--- Begin Record excerpts ---
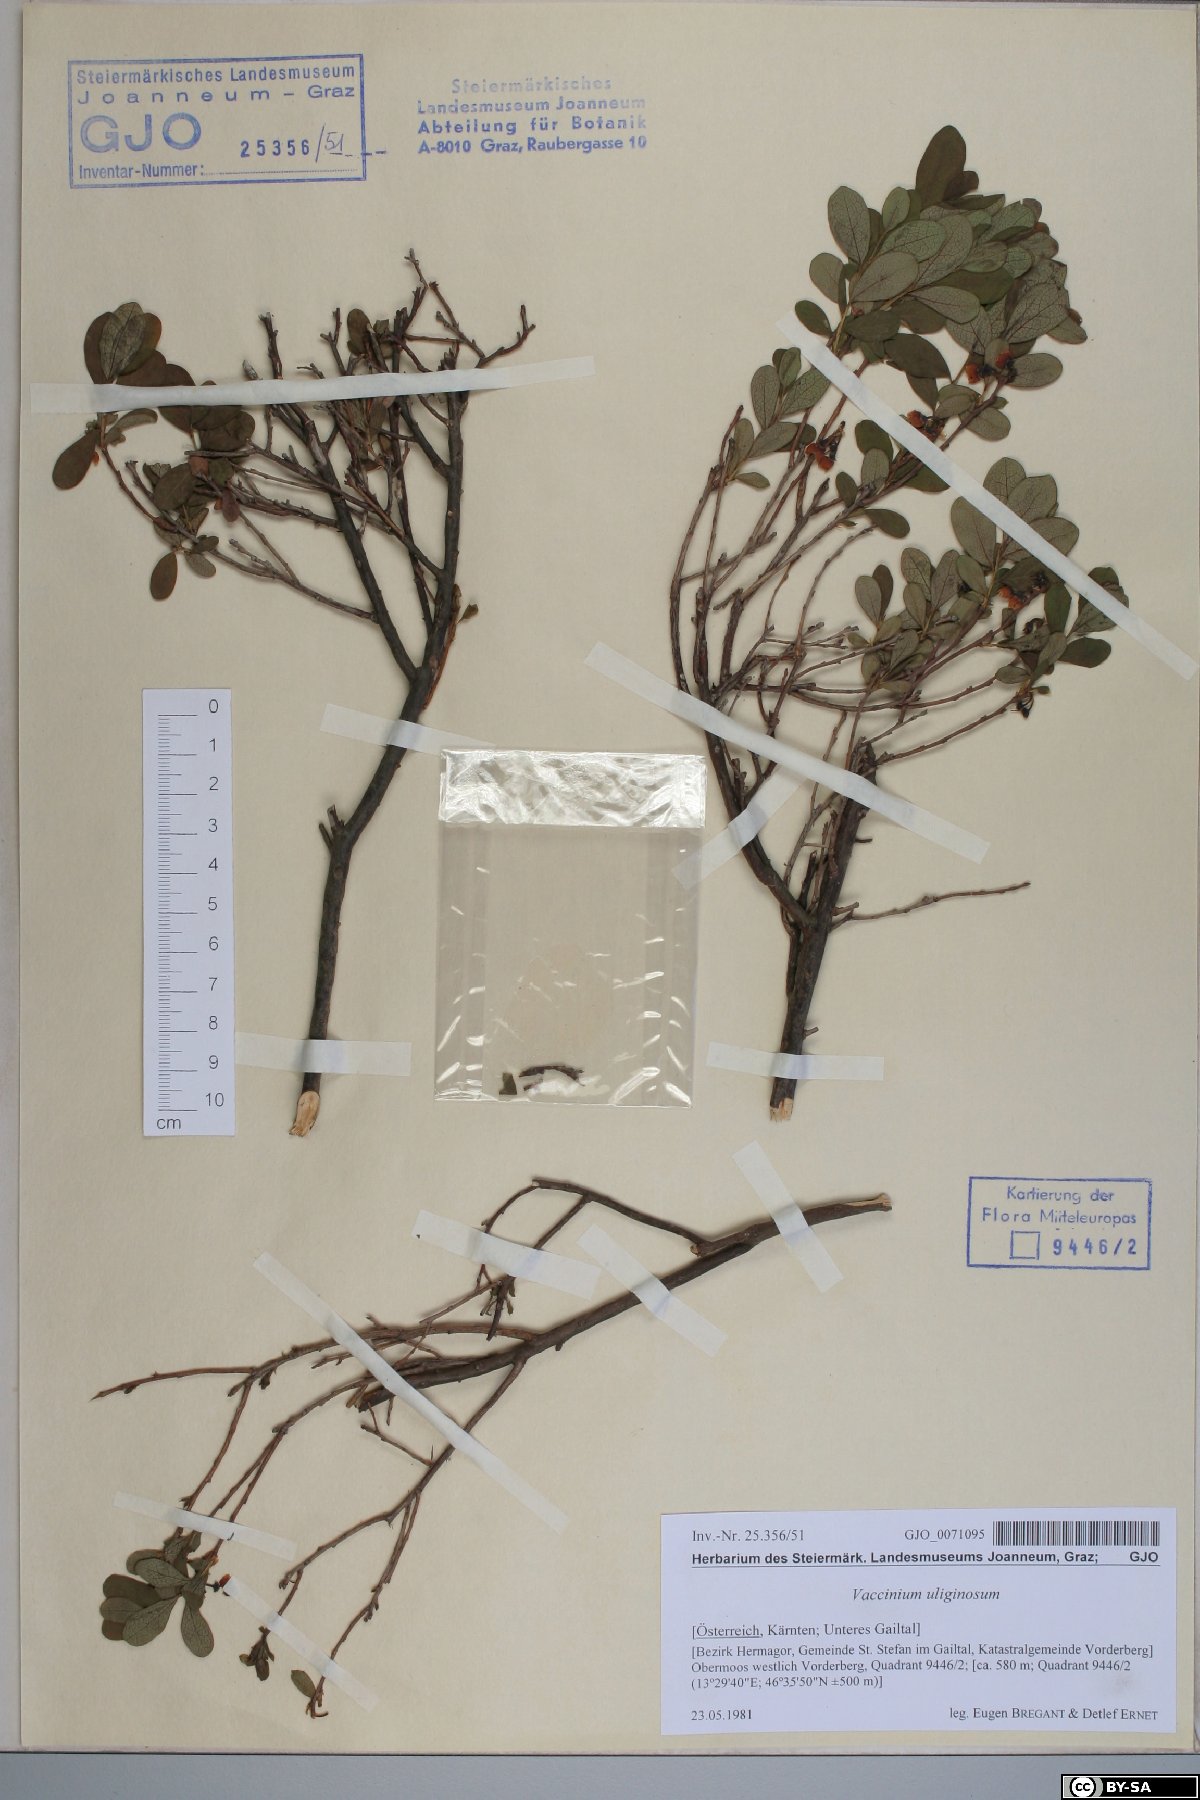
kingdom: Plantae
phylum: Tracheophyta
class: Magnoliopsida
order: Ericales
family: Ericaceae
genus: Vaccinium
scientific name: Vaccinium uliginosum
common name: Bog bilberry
--- End Record excerpts ---
Please copy out the naming lines under each item above, from kingdom to common name, word for word. Leave out the pictures.

kingdom: Plantae
phylum: Tracheophyta
class: Magnoliopsida
order: Ericales
family: Ericaceae
genus: Vaccinium
scientific name: Vaccinium uliginosum
common name: Bog bilberry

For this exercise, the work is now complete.